Work in a declining industry. Industries rise and fall as the economy changes, and some fields, such as printing, insurance, state and local government, and what's left of the textile industry, are likely to shrink for the foreseeable future. That means there will be fewer jobs, fewer promotions, downward pressure on pay, and less overall opportunity. Some people stay in declining industries anyway, because they know the business and it would be time-consuming to learn something else. But they're also taking a pass on better opportunities they might find if they transferred into growing industries like healthcare or a variety of tech-based fields. Oh well, you can always work longer and retire later (as long as you don't end up laid off yourself).

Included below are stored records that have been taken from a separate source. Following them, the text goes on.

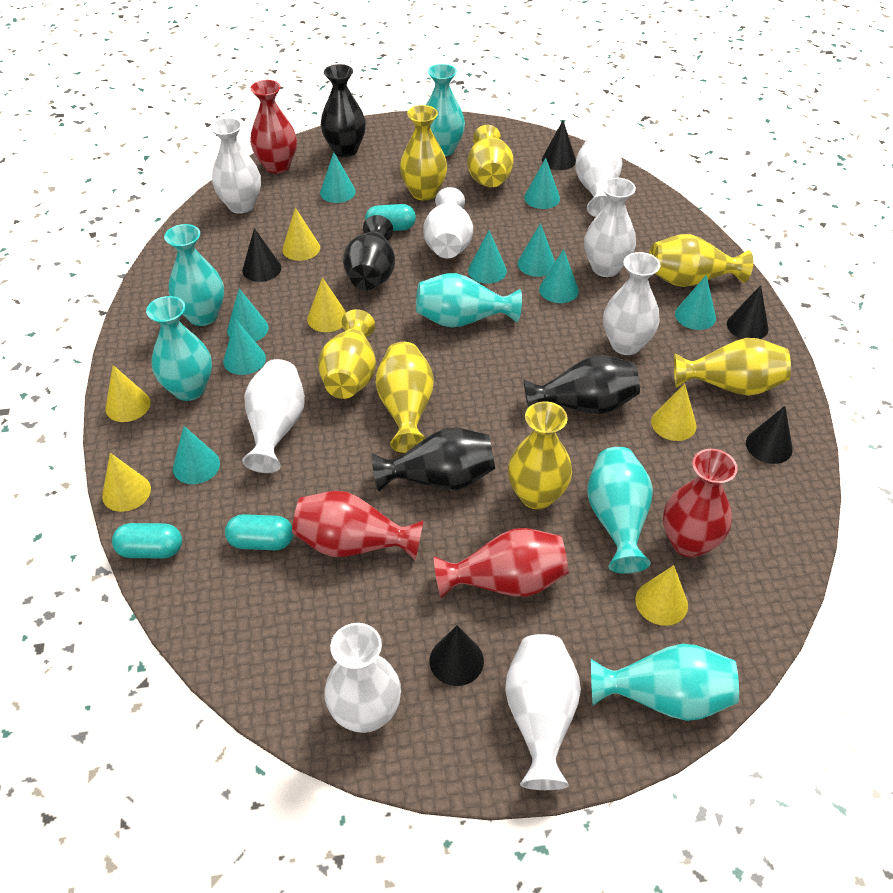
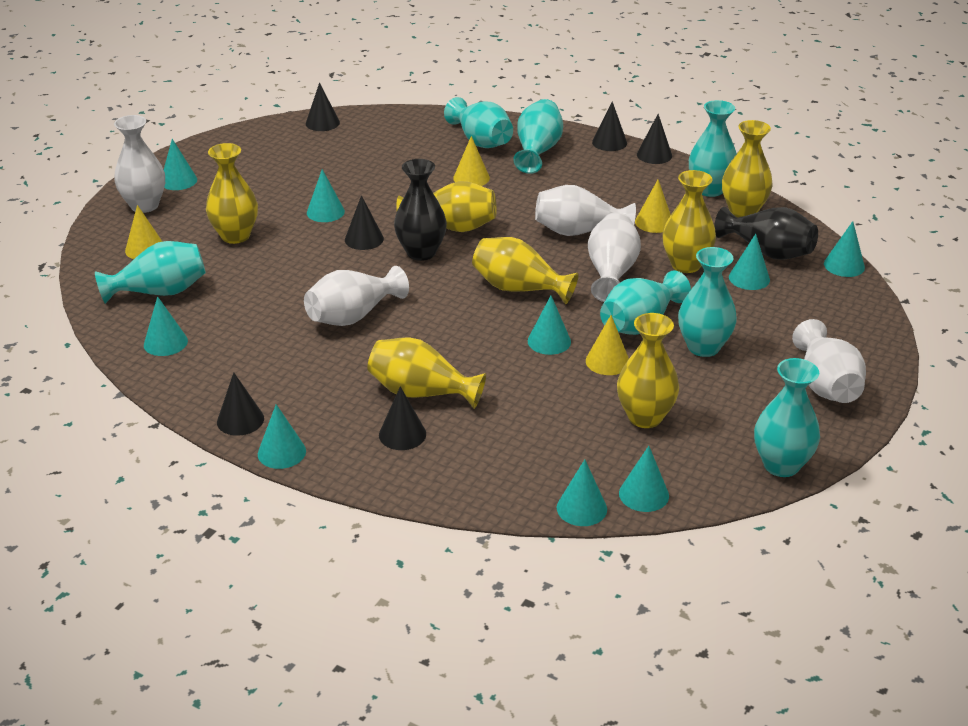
black cone: 5 -> 6
black vase: 4 -> 2
red vase: 4 -> 0
turquoise capsule: 3 -> 0
turquoise vase: 6 -> 7
white vase: 8 -> 5
yellow cone: 6 -> 4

Milk your career until retirement. A lot of baby boomers sense their own obsolescence—they don't know what "the Twitter" is and they're constantly asking twentysomething colleagues for computer help—but they're hoping they can hit retirement age before the boss notices. Some will make it to the finish line. But many disenchanted boomers have been among the eight million people who have lost their jobs since 2008—and as they've found, it's awful to end up out of work in your 50s or 60s with stale skills and high pay requirements. Hardly anybody's inoculated against the turbulent economy these days, so smart employees will keep themselves fresh and relevant until the day they hang it up. Work is more fulfilling when you're fully engaged anyway. But if that seems like too much effort, roll the dice and coast through the last few years of your career.
Wait for the government to fix it. The government has come to the rescue before, so it probably will again, right? Um, no. In the past, Washington was able to cut taxes, extend unemployment insurance, stimulate the economy, and add generous new benefits like the prescription drug subsidy for seniors because it was more solvent and better able to borrow than it is now. In the future, however, it needs to reverse those unfunded giveaways and start paying down all the debt accumulated over the last 10 years. No matter what politicians say, that means fewer benefits and subsidies, and higher taxes, probably starting sometime after the 2012 elections. So if you don't bail yourself out, there may be no rescue.